• Revision tracking records:
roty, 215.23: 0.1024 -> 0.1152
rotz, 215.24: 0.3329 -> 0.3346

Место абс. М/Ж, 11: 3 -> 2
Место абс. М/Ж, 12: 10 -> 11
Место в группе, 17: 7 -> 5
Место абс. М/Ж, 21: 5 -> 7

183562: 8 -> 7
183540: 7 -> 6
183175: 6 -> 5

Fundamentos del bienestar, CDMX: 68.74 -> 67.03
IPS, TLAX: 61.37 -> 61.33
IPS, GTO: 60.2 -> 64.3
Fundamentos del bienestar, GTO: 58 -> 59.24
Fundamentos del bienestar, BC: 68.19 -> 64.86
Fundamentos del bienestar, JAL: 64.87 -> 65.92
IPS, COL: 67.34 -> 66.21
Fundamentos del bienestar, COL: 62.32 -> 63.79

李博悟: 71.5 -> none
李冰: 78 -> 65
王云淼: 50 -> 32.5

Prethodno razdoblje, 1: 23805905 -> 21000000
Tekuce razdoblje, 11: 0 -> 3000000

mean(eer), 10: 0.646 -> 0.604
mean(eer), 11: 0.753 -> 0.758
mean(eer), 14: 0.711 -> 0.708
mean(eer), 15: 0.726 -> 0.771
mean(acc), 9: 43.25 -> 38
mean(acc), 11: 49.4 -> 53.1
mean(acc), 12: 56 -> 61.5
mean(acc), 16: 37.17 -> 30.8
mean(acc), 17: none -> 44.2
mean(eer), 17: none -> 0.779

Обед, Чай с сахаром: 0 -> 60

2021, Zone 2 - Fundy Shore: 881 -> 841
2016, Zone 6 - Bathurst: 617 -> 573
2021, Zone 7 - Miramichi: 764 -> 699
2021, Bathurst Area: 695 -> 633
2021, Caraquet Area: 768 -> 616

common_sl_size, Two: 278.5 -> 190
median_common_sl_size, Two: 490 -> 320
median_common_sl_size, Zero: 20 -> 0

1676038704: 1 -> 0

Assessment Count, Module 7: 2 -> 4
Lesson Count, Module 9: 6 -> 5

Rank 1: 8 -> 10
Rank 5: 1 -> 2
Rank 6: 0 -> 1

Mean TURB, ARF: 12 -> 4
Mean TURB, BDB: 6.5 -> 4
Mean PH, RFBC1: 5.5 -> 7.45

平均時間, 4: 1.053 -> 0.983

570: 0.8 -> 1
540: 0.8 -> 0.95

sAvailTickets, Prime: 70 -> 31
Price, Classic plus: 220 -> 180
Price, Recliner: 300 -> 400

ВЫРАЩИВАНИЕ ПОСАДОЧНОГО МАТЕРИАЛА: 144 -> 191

• Task directions:
After checking the entries, state how many lines contain "razdoblje", and write nothing but the number.

• Exercise output:
2